I was chatting with Middlebrow today about the recent/ancient kerfufle about post-modernist thought, and I could tell I was losing him. "Ah oh! Here comes another disconnected rant!" I could hear him say, although he was more than cordial. I persisted, however.
The reason that Dawkins doesn't get it is simple: he is misapplying post-modernism to science, much as he complains that post-modernists misapply science in their texts. I felt, however, that I had not properly explained my point and I did feel like some conspiracy theorist after my chat with Middlebrow.
I've got a lot to deal with in this thesis, I realize, not the least of which is my ability to lose people in pointless rants, so with that I will attempt to be succinct: Dawkins creates a straw man argument with post-modernism because he is talking about the perception of the world vs. the post-modern notion of texts. Post-modernists talk of texts and only texts. Those texts represent a relationship to the world, indeed, but they are just that: representations of the world. We're not talking about what observations one can make using one's senses--we're talking about a reading of a text that is produced before one. One reads a text. One puts one's whole experience into a text to understand it. One is challenged by texts to change one's mind about a text. One's perceptions are affirmed and challenged by a text.
One is changed by a text.
Dawkins doesn't understand that the scholars he finds fault with are talking about texts--not about the observable world that he privileges. (Yup, privilege is an important term that Dawkins picks up on. He doesn't get that either. Strangely enough, he seems to ignore the possibility of bias based upon social position or gender and just throws it away as some sort of whacko term that folks in the Humanities might use.) Texts are not artifacts like fossils or subjects like living creatures (or are they?) They are complex, multi-faceted phenomena that require a reader and an understanding how that reader's point of view shapes the interpretation of a specific text.
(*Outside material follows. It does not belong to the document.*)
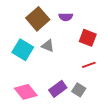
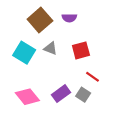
red square: (88, 38) -> (81, 50), moved, turned -36
red line: (89, 65) -> (92, 77), moved, turned 56

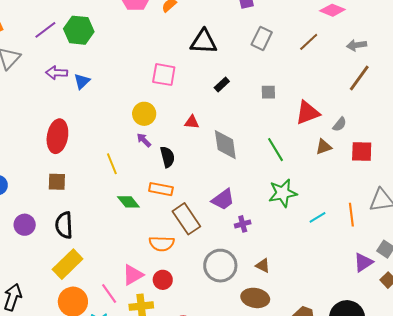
There is a big difference between an observable artifact like a rock and a text that has been written by a fellow human being. A rock, while it may create many various interpretations and a variety of opinions, remains the rock that it is. The rock, exists. And as Middlebrow pointed out in a comment on the previous Dawkins post, to deny that would be insanity.
A text, however, was created by a fellow human being with various intentions and purposes. Yes, indeed, the text exists as a physical artifact, but the interpretation of that text is not so easy. The nature of language and our use of it and its use of us forces further consideration. There is more to a text than what it, or its author, represents itself as.
See none of this is new to we text workers of the world. I'm am trying to explain this to the Science-minded who think that what we are talking about is utter bullshit. They frequently don't admit their their bias is often linguistic, race-based, or gender-based.
That is disturbing.
From my own perspective Science tries to exclude its biases, They usually do that on micro-scale. Science has strict controls for experiments and is certain to calibrate instruments and exclude biasing factors.
Where Science fails, at least in the Dawkins sense, is to exlude its macro-bias. Those biases are there and need to be examined carefully. Scientists like Dawkins refuse to admit that their cultural or linguistic background shapes what scientific problems they are likely to pursue or even the results that they prefer (there's that word again!) to deny.
I would put forward, as have others before me, that they need to consider not only their biases before they do their science, but also have to consider that how they are reporting it (through the use of language) is also going to bias it.
Natural language is not a specific medium. Interpretation is going to exist. And, as far as I've seen, interpretation also exists in the language of mathematics. I don't want to fall into a Dawkins' trap, but, as far as I know (and I am no mathematician), mathematics itself has build in biases--Godel's Theorem--which is infamously mis-applied (apparently) to post-modern theory.
Honestly, I'm not really certain why Dawkins, a perfectly respectable scientist of our modern ilk, refuses to explore the possibility of linguistic bias in how he observes the world. The thing that Dawkins doesn't understand is that post-modernism is about the bias that we all have in observing the world.
As a good scientist, you think he would.